Steel Guitar News October 1. 2012

Hello fellow players,

This is Vic Lawson with today’s newsletter.

Since we have players at all levels on the list, I’d like to direct the first part of this newsletter to the less advanced players and explain how we communicate key signatures with hand signals when we’re on a stage and the noise level is so high we can’t all hear the key called out, especially if you’re half deaf like most of us from years of playing.

Actually what started me back using the circle of fifths was a bass player. So I had to go back and refresh my memory on it. For example, he would start turning his hand up and just show four fingers to represent the key, which in this case was the key of E. He said I’m going to start using this to tell you what key we’re in because nobody could hear on the loud stage. He was closest to the singer so he could hear the key the singer was in when no one else could hear.

Let me break this down for you. This goes back to the importance of knowing your circle of fourths and fifths. If you ever saw it on a church hymnal on the top where it shows the key signature where it has for example four sharps (#).

Our hand signals consist of a fist for the key of C because there are no sharps or flats. We use fingers up for sharps and fingers down for flats. One finger up is G, two fingers up is D, three fingers up is A, four fingers up is E, five fingers up is B and six fingers up is F#.

For the flat keys, one finger down is F, two fingers down is Bb, three fingers down is Eb, four fingers down is Ab, five fingers down is Db and six fingers down is Gb.

At first I related this to bass guitar because it was not as overwhelming. If you’re on the third string, third fret, C note it’s very easy to get to the fifth note of the key by going to the fourth string, third fret which is the G note which helps you remember that one finger up is the key of G. To get to the fifth of the G, take that pattern and move up two frets and the name of the note will equal the number of sharps in the scale and the numbers of fingers being held up. The fifth fret gives you D and A (two and three fingers up), the seventh fret gives you E and B (four and five fingers up) and finally the ninth fret gives you F# (six fingers down).

To remember the flat keys, start at the fourth string, eighth fret, C note. Move down one string to the F which is one finger down. Repeat the same pattern a whole step down and that covers the circle of fourths.

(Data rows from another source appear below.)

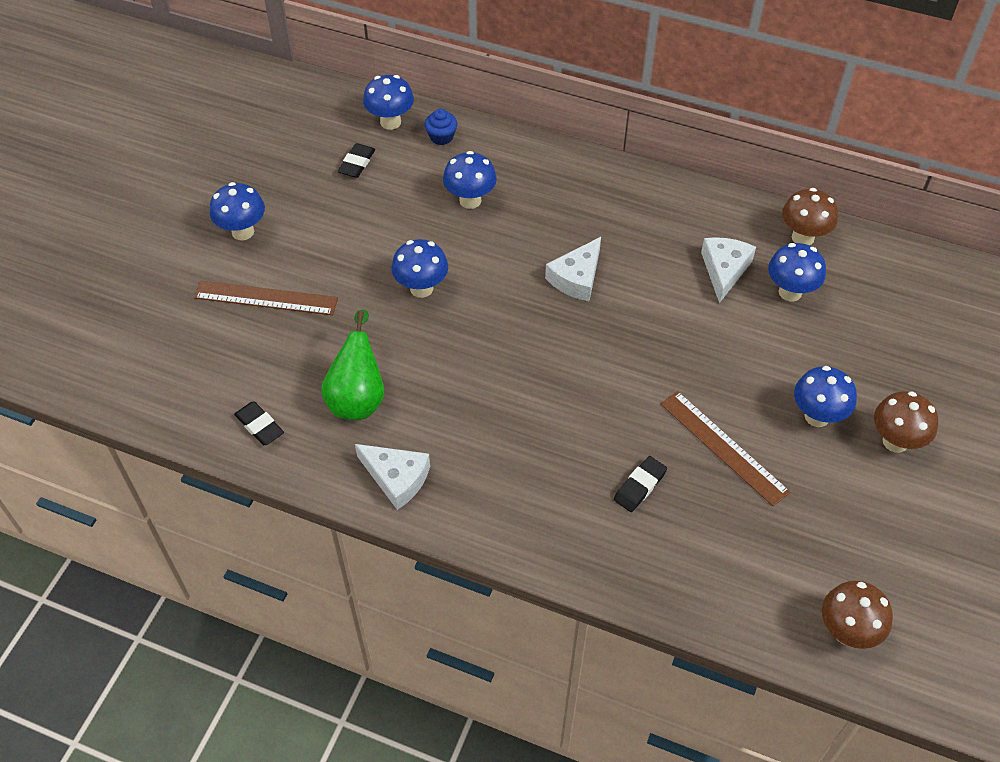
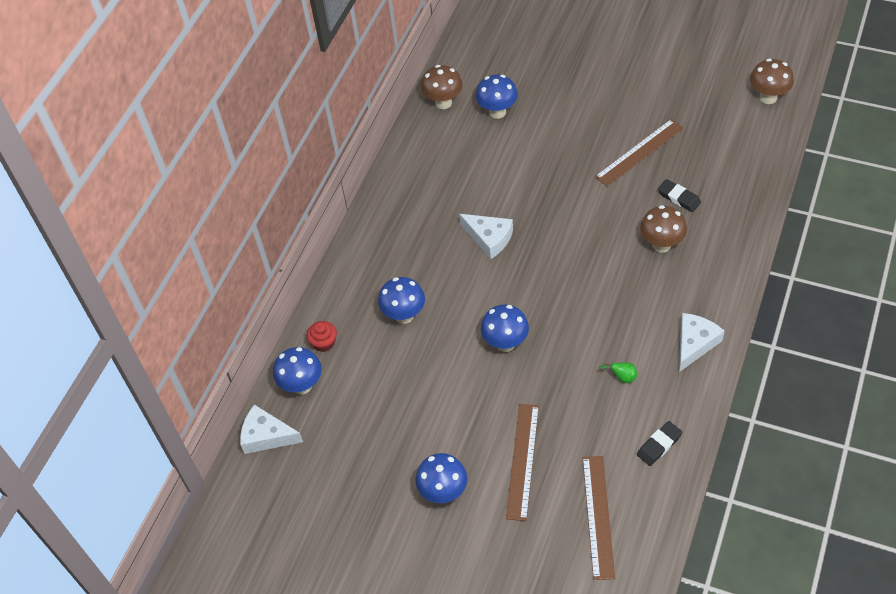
camera: 85 degrees left, 0 degrees up
(184, 361) = (598, 516): none -> brown ruler
(357, 163) = (356, 407): black eraser -> none
(358, 397) = (622, 377): green pear -> green pear, size x0.42
(441, 137) = (324, 343): blue cupcake -> red cupcake
(724, 270) = (477, 148): white cheese -> white cheese (266, 436)
(817, 416) = (607, 103): blue mushroom -> none
(895, 441) = (623, 66): brown mushroom -> brown mushroom (661, 244)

The eights fret gives you C to F (zero and one finger down), the sixth fret gives you Bb and Eb (two and three fingers down), the fourth fret gives you Ab and Db (four and five fingers down) and finally the second fret, fourth string gives you Gb (six fingers down).

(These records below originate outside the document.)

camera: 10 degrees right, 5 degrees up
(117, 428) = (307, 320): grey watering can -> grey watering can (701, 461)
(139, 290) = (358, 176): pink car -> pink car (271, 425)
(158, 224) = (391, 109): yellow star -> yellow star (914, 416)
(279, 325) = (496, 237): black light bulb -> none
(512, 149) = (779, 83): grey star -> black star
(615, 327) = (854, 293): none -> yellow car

If you’re going to relate this to a six string guitar, just think about it in terms of strings five and six. And with steel just think about the same frets except pedals down and up positions.

A lot of you may not see the relevance in this to steel guitar, but any musically knowledge should in some way help your playing sooner or later. Remember, you’re not just a steel player, but a musician as well.

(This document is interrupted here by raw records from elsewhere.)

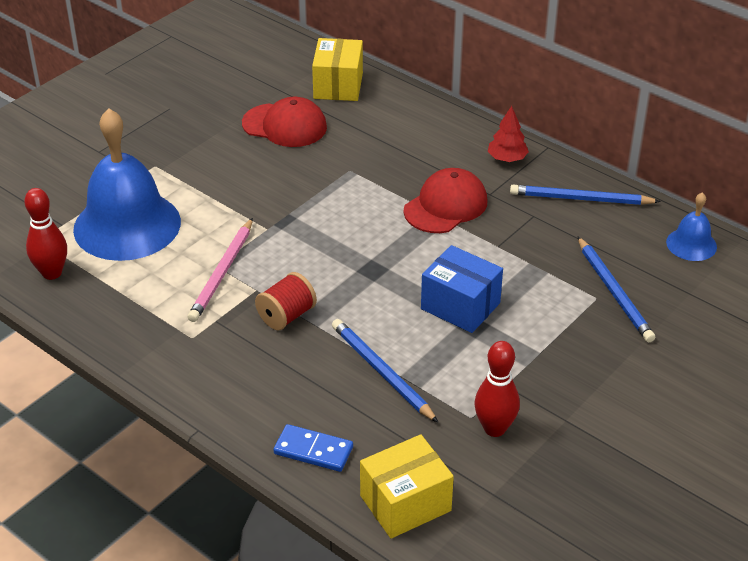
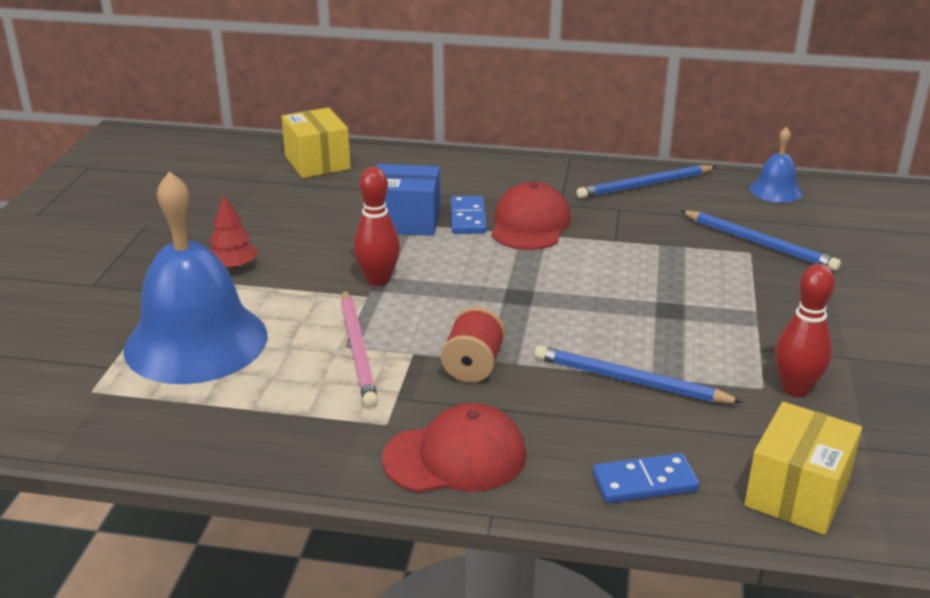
camera: 30 degrees left, 10 degrees down
(52, 273) = (141, 419): red bowling pin -> red bowling pin (378, 280)
(284, 125) = (294, 206): red cap -> red cap (455, 457)
(403, 182) = (468, 218): none -> blue domino
(460, 306) = (638, 298): blue box -> blue box (406, 221)
(507, 158) = (544, 174): red tree -> red tree (233, 266)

If enough of you are interested in this, we may do a YouTube video. Just reply to the newsletter and let us know. In fact, send us your questions and ideas you’d like to see us address in the newsletter and we’ll try to cover the topics we get the most requests for.

I was doing a session the other day and noticed that when I played harmonics or chimes they were dying out more than usual. I was thinking my technique was off or something. I didn’t know what was going on to be honest with you. I made it through the session and then went to a night time gig and during sound check I was trying to remedy the problem and discovered that some of the lubricant out of a changer had seeped up under the string when it was upside down in the case. I took a cloth and wiped that off and that fixed the problem. I have never had that happen ever. So if you ever have this kind of problem that’s something to check.

Tonight I’m playing a six to ten on Broadway and the bass player is a steel player as well, Eddie Lange. It can be a little uncomfortable knowing a pedal steel player is behind you. Even though we’re friends, I still feel that in some way he’s critiquing or being critical of my playing even though that’s probably not the case. At least I’ll know the bass line will be correct. A lot of steel players are bass players and play bass better than bass only players. A good bass player can lead the band to the next chord. If you’ve got a good ear, you’ll hear where the next chord is going from the bass player and the melody of the song.

I’d only been playing Broadway about a year and was playing at Robert’s on a Tuesday night. We were in between songs and me and the guitar player were checking our tuning. The guitar player leans over to me and says, “It sucks to be you.” At first I thought he was talking about tuning a steel.

So I asked him, “What are you talking about?”

He replied, “Tommy White, John Hughey and their wives just walked in the back door and they’re setting in the balcony.”

Naturally, I was a nervous wreck because here were two of the best players in town listening to my lame playing. I was on pins and needles that I’d make a mistake and telling myself the whole time, don’t mess up.

So the next tune is a ballad and the guitar player teasingly says, “Hey, play something like John Hughey would play!” He was having way too much fun at my expense. I never made eye contact with either one of them and I told the guitar player to let me know when they leave. After forty-five minutes of sweating, he said, “Ok, they’ve gone.”

After thinking about it for awhile I realized we can only play what we can play and everyone is at a different level, so just have fun with it.